Standards and practices for incident management in cybersecurity may vary, but they basically cover the same elements. It is recommended that organizations establish and improve the network security incident management process based on their own actual conditions.
2) Take precautions and make up for the dead - prevention of network security incidents.
If there is no foresight, there will be near-term worries. A cybersecurity incident can be a crisis for an organization: an organization's business continuity is under immediate strain, it can suffer significant financial and reputational damage, it needs to respond appropriately at short notice, report to regulators, and so on. Therefore, it is advisable for organizations to prepare for the next cybersecurity incident.
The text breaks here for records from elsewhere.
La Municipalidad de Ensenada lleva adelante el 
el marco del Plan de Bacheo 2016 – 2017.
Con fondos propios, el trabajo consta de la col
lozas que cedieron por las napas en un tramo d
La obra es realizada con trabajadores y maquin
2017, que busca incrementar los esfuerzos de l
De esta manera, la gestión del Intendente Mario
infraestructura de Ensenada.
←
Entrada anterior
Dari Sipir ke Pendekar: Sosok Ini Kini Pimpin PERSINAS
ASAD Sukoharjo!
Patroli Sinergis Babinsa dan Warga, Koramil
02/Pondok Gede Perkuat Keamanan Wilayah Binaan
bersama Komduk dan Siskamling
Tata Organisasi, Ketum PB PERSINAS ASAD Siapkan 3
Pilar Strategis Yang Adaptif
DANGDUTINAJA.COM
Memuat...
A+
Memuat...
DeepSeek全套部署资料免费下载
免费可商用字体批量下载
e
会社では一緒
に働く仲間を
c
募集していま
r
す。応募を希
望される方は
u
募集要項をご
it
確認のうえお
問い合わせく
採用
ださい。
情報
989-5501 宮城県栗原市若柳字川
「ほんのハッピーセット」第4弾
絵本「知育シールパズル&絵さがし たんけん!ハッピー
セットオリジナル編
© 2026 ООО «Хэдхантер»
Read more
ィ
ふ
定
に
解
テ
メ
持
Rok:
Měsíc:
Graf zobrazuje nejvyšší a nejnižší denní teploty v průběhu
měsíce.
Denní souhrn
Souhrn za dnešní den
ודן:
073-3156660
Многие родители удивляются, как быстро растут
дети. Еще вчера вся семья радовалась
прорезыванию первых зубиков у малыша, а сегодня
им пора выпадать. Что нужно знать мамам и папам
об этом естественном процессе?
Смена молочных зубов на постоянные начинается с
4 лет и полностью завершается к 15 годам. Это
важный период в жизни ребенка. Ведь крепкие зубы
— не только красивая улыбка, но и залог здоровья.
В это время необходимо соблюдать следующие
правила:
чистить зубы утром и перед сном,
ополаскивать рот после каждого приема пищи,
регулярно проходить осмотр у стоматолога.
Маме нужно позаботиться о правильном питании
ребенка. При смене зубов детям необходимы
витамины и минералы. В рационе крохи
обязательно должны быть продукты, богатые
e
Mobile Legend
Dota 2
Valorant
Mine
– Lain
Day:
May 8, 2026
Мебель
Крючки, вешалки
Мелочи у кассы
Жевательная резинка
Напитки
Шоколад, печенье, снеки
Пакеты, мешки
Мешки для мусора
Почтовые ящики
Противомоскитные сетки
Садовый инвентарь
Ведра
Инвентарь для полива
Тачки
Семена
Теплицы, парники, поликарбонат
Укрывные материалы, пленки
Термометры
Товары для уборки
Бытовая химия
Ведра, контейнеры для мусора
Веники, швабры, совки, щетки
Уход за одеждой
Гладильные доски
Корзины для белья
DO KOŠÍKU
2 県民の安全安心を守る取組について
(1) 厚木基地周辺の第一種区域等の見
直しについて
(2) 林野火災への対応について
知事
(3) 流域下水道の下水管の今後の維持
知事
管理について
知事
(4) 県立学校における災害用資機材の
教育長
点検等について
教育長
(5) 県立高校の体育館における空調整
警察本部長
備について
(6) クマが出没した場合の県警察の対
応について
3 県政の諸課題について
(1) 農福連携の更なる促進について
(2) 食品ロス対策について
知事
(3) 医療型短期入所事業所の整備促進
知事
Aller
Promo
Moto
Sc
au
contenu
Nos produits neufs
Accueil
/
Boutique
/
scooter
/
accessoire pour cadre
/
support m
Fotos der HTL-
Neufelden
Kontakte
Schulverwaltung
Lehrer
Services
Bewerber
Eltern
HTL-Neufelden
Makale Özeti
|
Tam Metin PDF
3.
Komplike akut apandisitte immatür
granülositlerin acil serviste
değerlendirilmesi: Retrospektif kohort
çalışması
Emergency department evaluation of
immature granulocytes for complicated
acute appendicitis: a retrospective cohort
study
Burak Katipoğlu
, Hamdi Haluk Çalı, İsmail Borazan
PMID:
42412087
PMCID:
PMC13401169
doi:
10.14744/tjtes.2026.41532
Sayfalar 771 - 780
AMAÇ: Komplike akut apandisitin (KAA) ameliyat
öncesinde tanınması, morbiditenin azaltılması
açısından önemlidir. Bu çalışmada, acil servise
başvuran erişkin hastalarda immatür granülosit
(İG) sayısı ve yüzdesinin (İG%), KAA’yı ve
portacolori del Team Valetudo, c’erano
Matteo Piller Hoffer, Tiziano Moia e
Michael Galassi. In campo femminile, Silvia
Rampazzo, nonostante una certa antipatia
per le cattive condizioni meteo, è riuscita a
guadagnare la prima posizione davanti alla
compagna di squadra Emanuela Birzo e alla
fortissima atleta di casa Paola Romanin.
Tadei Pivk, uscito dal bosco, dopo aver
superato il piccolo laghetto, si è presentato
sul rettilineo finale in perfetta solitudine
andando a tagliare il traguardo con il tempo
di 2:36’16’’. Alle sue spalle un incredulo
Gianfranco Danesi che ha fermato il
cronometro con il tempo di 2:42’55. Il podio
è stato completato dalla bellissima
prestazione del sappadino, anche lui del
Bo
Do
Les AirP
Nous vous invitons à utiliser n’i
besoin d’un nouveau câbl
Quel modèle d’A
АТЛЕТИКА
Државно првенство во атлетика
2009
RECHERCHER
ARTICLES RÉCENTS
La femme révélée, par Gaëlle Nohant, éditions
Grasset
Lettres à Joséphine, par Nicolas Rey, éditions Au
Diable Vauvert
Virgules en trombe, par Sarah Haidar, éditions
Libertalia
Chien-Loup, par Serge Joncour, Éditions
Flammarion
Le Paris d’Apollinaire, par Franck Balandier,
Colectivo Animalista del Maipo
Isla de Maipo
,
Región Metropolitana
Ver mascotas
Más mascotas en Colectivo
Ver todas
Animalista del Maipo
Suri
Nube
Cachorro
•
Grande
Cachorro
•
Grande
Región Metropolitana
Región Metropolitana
In this regard, based on relevant regulations, standards, good industry practices, and our practical experience in assisting in the handling of cybersecurity incidents, we recommend the following aspects.
1.Establish and improve network security management systems and adopt network security technical protection measures, such as:
Develop and enforce network security policies, including encryption, access control, backup and recovery, and more
Deploy extended detection and response (XDR), security information and event management (SIEM) solutions, and more
Conduct regular security assessments of network systems to discover and fix potential security risks.
2.Formulate and improve emergency response plans for cyber security incidents, including:
Refer to the RACI model to clarify the roles and responsibilities involved in incident response within the organization, involving CIO, DPO, IT, legal affairs, public relations, etc
Draw an incident response flow chart to visualize the main nodes and overall process of incident response, so as to facilitate efficient execution by all parties in the incident response process
Define your organization's own incident classification and classification tools for your organization to notify and report to regulators, as well as stakeholders such as affected individuals and customers, based on regulatory requirements, service level agreements, etc.;
Prepare a detailed incident response manual, including: conditions for initiating the plan, composition of the emergency response team, reporting obligations, emergency resource guarantee, post-event education and training, etc.;Also, consider developing contingency guidelines for specific types of important incidents (e.g., ransomware incidents, etc.), system-specific responses.
3.Conduct regular training on emergency plans for network security incidents for relevant personnel, and conduct drills for emergency plans (such as once a year), including: desktop drills, simulation drills, actual combat drills, etc.
4.Regularly re-evaluate the original emergency response plan for network security incidents, revise and improve it.
5.In view of the urgency and professionalism of responding to cybersecurity incidents, consider seeking support from third-party security, lawyer, and public relations teams as soon as possible, rather than after a cybersecurity incident.
Special statement: Dentons strictly abides by the obligation to protect the client's information, and the content of the client's project involved in this article is taken from public information or obtained the client's consent. The content and opinions expressed in this article are for reference only and do not represent any position of Dentons, nor should they be regarded as issuing any form of legal advice or recommendation. If you need to ** or quote any content of the article, please send a private message to communicate the authorization and indicate ** at the beginning of the article**. You may not ** or use any of the content in such articles without authorization.